- [BRANO FORNITO]
Ascolta l'intervista a Vincenzo Corrado

R. - La pandemia ha messo in risalto, ancora una volta, l’importanza del comunicare, l’importanza di una comunicazione che sia intessuta di storie e di quell’aspetto narrativo che Papa Francesco ha focalizzato nel Messaggio per la Giornata mondiale delle Comunicazioni sociali di quest’anno. Credo che la pandemia, con tutte le ferite profonde che ha prodotto, abbia messo in luce, ancora una volta e maggiormente, che ora ci attende un compito delicato di progettare un cammino comunitario che favorisca un maggior coinvolgimento di genitori, giovani e adulti. Questa progettazione è imprescindibile che avvenga attraverso il mondo della comunicazione. Abbiamo sperimentato, durante i giorni bui del lockdown e lo stiamo vivendo ancora adesso, che la comunicazione non è qualcosa di meramente strumentale o di accessorio, ma appartiene alla nostra stessa esistenza. Credo che questa sia la consegna primaria, maggiore che abbiamo ricevuto da questo tempo difficile: la comunicazione non è qualcosa di altro, non è qualcosa di esterno a noi, ma è primariamente esistenziale. Questa è una riflessione che io ho fatto a maggior ragione tenendo conto delle reti sociali che, in questo periodo, hanno favorito un certo tipo di comunicazione e di collegamento.

D. – Durante il lockdown, le reti sociali hanno avvicinato di più i giovani alla Chiesa?

R. – Hanno favorito un loro maggior coinvolgimento, soprattutto nel momento in cui ci siamo tutti ritrovati chiusi nelle nostre case ed abbiamo riscoperto di far parte di una comunità che va oltre le barriere restrittive. In questo senso, le community hanno favorito una sorta di avvicinamento che, in quel momento particolare, non era possibile. Ovviamente, ora bisogna riflettere sull’utilizzo che è stato fatto delle reti sociali, perché abbiamo chiaramente scoperto che ancora persiste una sorta di analfabetismo digitale. Per cui, il fatto che i giovani si siano sentiti maggiormente coinvolti, oppure abbiano risposto in maniera notevole a determinati input che venivano dalle reti sociali ci deve far riflettere su un impegno educativo e formativo che non può essere più disatteso.

- [DESCRIZIONE DEL COMPITO] Nell'intervista a Vincenzo Corrado, che cosa risulta ancora persistente da quanto si è scoperto riflettendo sull'utilizzo delle reti sociali?

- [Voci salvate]
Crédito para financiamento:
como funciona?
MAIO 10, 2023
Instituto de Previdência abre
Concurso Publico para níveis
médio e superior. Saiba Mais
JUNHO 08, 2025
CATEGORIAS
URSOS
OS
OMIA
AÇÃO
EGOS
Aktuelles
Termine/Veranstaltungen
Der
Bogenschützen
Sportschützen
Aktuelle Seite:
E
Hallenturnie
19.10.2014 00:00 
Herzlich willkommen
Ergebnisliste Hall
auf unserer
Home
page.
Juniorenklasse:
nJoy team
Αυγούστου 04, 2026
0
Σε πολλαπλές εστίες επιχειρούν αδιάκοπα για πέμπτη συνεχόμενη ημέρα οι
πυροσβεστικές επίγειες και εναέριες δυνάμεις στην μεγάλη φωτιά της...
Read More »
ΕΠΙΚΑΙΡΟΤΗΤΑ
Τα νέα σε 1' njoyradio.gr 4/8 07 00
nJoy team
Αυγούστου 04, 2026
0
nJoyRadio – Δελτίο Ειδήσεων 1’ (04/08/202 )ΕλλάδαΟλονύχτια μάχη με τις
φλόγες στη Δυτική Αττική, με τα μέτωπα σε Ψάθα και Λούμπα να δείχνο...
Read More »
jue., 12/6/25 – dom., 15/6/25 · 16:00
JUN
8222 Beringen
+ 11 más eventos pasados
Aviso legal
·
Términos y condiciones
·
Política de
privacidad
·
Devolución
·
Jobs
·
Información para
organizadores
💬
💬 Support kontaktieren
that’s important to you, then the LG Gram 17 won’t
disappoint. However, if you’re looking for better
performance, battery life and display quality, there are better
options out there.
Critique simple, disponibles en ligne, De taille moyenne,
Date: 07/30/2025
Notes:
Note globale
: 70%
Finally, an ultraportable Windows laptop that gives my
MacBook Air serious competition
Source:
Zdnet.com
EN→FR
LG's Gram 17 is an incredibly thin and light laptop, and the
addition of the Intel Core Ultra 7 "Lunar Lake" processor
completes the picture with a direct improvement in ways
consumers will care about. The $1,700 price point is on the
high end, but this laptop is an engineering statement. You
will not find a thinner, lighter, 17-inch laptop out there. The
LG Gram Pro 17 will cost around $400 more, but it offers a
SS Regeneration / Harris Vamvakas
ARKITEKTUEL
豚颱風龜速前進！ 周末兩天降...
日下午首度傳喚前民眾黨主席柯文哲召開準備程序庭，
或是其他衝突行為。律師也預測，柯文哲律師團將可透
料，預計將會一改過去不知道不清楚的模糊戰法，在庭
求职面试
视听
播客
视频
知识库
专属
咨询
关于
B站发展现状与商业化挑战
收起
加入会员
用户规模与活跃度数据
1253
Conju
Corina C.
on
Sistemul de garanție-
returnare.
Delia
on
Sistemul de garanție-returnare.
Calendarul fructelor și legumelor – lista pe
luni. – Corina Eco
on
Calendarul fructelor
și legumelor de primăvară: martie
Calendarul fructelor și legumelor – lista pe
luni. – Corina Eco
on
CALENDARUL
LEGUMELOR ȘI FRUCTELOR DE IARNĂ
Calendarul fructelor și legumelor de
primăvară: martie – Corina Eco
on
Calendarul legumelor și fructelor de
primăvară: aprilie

- [SOLUZIONE] Una sorta di analfabetismo digitale.